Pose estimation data
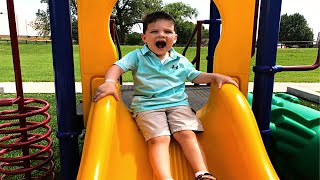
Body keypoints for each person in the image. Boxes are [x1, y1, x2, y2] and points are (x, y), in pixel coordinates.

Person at [93, 11, 238, 180]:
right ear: (144, 37)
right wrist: (110, 82)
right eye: (154, 31)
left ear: (174, 38)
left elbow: (195, 76)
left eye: (167, 32)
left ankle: (203, 173)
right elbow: (117, 67)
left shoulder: (180, 60)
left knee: (186, 134)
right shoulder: (137, 56)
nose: (161, 34)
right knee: (159, 139)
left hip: (178, 104)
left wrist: (214, 77)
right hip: (147, 106)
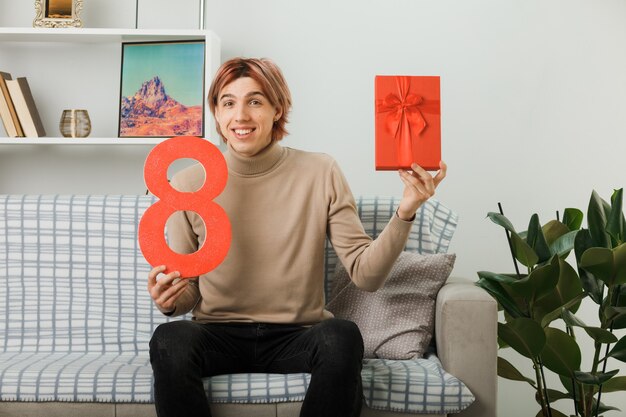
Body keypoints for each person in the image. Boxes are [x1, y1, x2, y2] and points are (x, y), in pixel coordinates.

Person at [147, 57, 446, 417]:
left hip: (299, 335)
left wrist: (406, 211)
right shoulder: (188, 184)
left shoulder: (320, 171)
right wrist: (168, 298)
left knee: (343, 335)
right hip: (217, 335)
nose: (240, 115)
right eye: (228, 102)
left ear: (277, 109)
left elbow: (366, 275)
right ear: (216, 112)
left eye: (255, 101)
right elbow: (187, 292)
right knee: (169, 339)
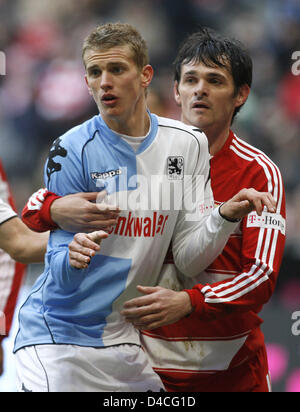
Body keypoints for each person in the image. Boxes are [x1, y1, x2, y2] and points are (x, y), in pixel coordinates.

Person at [16, 23, 276, 393]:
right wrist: (62, 238)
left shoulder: (188, 147)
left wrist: (222, 217)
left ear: (145, 76)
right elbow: (54, 267)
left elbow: (193, 259)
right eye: (94, 72)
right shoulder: (70, 150)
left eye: (117, 69)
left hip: (128, 345)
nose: (104, 82)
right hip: (65, 338)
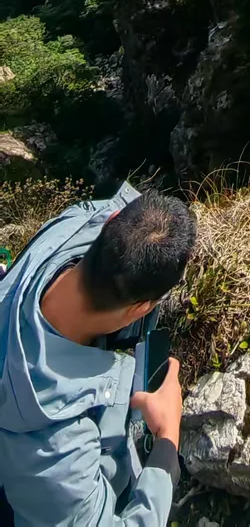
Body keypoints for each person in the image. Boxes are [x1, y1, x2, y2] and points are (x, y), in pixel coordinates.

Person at [0, 182, 197, 527]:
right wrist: (167, 442)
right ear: (139, 310)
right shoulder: (55, 451)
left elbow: (123, 213)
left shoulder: (73, 225)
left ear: (110, 222)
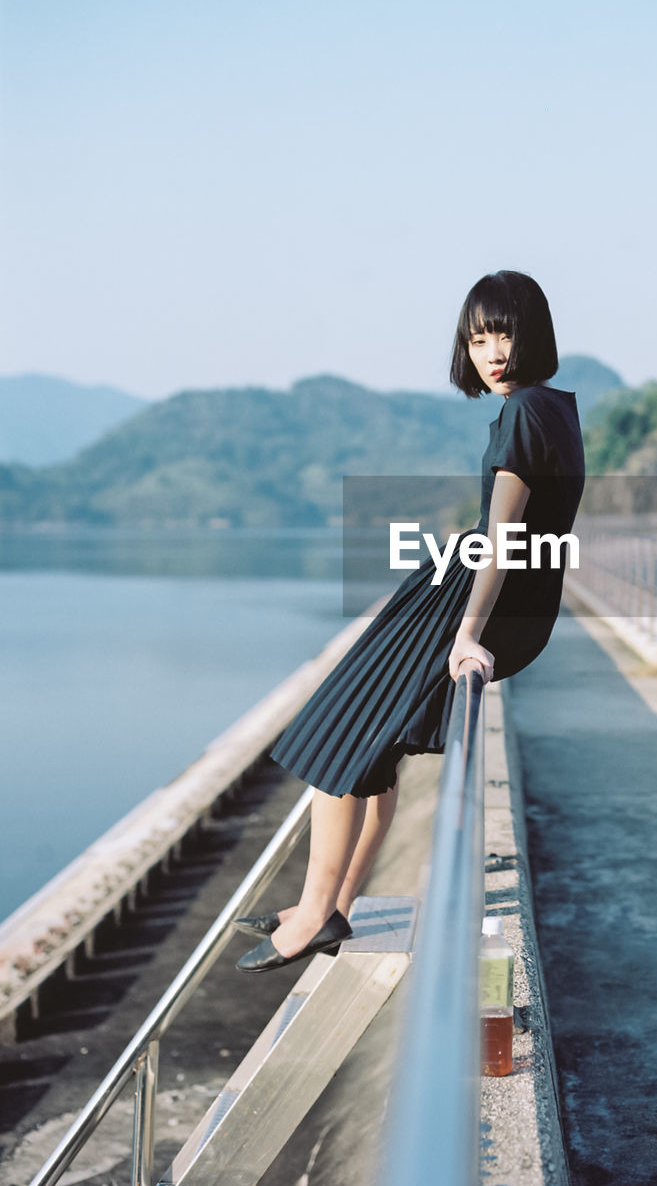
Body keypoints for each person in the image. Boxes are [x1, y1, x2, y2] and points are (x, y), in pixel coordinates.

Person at [235, 270, 585, 971]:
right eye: (477, 337)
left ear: (532, 336)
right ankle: (331, 906)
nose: (490, 352)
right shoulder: (555, 408)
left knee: (333, 738)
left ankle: (313, 913)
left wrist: (465, 633)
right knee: (370, 750)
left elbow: (501, 538)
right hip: (508, 605)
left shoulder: (521, 414)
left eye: (504, 334)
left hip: (467, 601)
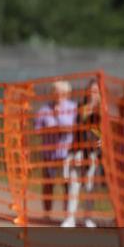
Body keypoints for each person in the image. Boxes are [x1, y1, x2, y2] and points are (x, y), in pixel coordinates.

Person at [34, 80, 77, 222]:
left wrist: (59, 117)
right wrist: (50, 129)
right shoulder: (44, 109)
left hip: (66, 154)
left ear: (67, 93)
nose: (58, 95)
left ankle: (67, 217)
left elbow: (72, 127)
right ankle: (47, 214)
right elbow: (37, 129)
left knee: (67, 185)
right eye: (55, 92)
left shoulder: (73, 107)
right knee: (47, 184)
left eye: (62, 92)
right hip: (49, 154)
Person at [62, 79, 101, 228]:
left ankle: (88, 218)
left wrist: (98, 137)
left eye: (96, 91)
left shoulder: (102, 110)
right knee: (74, 185)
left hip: (94, 154)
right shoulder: (79, 107)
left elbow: (102, 132)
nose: (93, 93)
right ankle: (70, 218)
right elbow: (77, 128)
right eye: (91, 90)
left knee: (91, 187)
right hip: (78, 151)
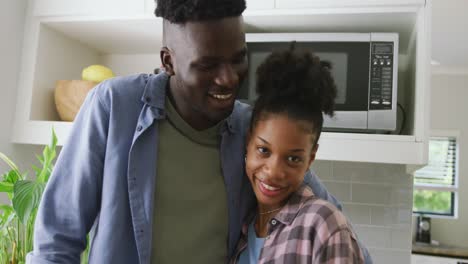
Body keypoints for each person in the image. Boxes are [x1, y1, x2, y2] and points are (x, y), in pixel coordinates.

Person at [27, 0, 371, 263]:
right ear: (168, 61)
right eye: (207, 65)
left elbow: (333, 221)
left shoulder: (251, 132)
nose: (228, 78)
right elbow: (56, 241)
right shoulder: (114, 106)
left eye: (238, 59)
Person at [230, 48, 364, 263]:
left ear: (310, 159)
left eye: (293, 158)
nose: (273, 172)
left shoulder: (323, 224)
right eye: (264, 150)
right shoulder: (246, 226)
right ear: (248, 143)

Aim of the task:
Each line above that falls between the line with "left elbow: (193, 259)" and the line with "left ear: (532, 336)" should be printed exactly, together with those two lines, but the pictures should not.

Exercise result:
left elbow: (193, 259)
right eye: (94, 72)
right shoulder: (70, 150)
left eye: (117, 69)
left hip: (128, 345)
nose: (104, 82)
right hip: (65, 338)
Body keypoints for each person in the image. Boxes are [x1, y1, x2, y2] and points are (x, y), in pixel coordinates.

Person at [0, 182, 197, 527]:
right wrist: (167, 442)
right ear: (139, 310)
right shoulder: (55, 451)
left elbow: (123, 213)
left shoulder: (73, 225)
left ear: (110, 222)
Body keypoints for each person in the image. Boxes are [x1, y1, x2, y2] and points are (x, y), in pixel coordinates.

Person at [235, 270, 585, 971]:
right eye: (477, 337)
left ear: (532, 336)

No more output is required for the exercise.